Residents are asked to sort debris by item type and place in separate piles.
These are the specific items that can be moved to the curbside for collection:
Construction and demolition debris
- Building material including roof shingles and siding
Vegetation Debris - Fallen tree branches and logs
Residents are asked to take the following steps to make the debris removal process easier:
- Sort debris by type and place in separate piles.
- Do not stack debris against trees, poles, fire hydrants and storm drains.
- Do not place debris on sidewalks or farther back than 10-feet beyond the curb.
- Do not use plastic bags when placing your debris curbside.
- Yard waste and storm debris must be sorted and brought to the curb (right-of-way).
- For specific information you can contact Pinellas County Public Works at (727) 464-8900 or visit www.pinellascounty.org/publicworks.
Pinellas County encourages residents to properly recycle or dispose of their sandbags.
For sandbags that did not come into contact with floodwaters:
- Spread sand on lawns or landscape beds and recycle the bag or place it in your garbage.
- Keep and store clean sandbags in preparation for future events.
For sandbags that have come into contact with floodwaters:
- Bring used sandbags, separated from other waste, to the Pinellas County Solid Waste Disposal Facility, 3095 114th Ave. N., St. Petersburg. Free of charge.
- Sandbags that have come in contact with floodwater can become contaminated with bacteria, produce odors and are considered dirty.

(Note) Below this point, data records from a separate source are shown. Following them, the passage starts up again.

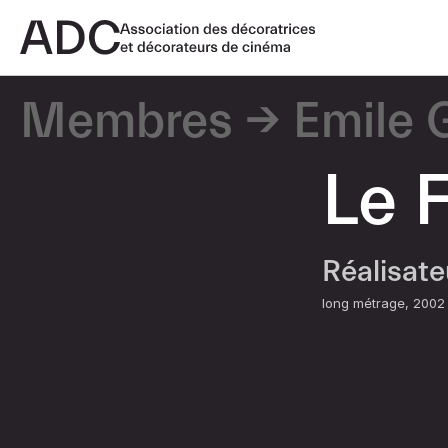
Membres
Emile 
Le F
Réalisat
long métrage
2002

- The sand brought to Solid Waste will be stockpiled, tested and analyzed. All non-contaminated sand will be recovered and reused for future county projects and/or sandbag issuance.
- Please do not dispose of any sand or full sandbags in your regular trash. The sand does not burn and will not convert to energy in the County’s waste-to-energy facility.
- Furthermore, do not mix sandbags with yard debris. The sand is abrasive and damages equipment used to grind yard debris into mulch.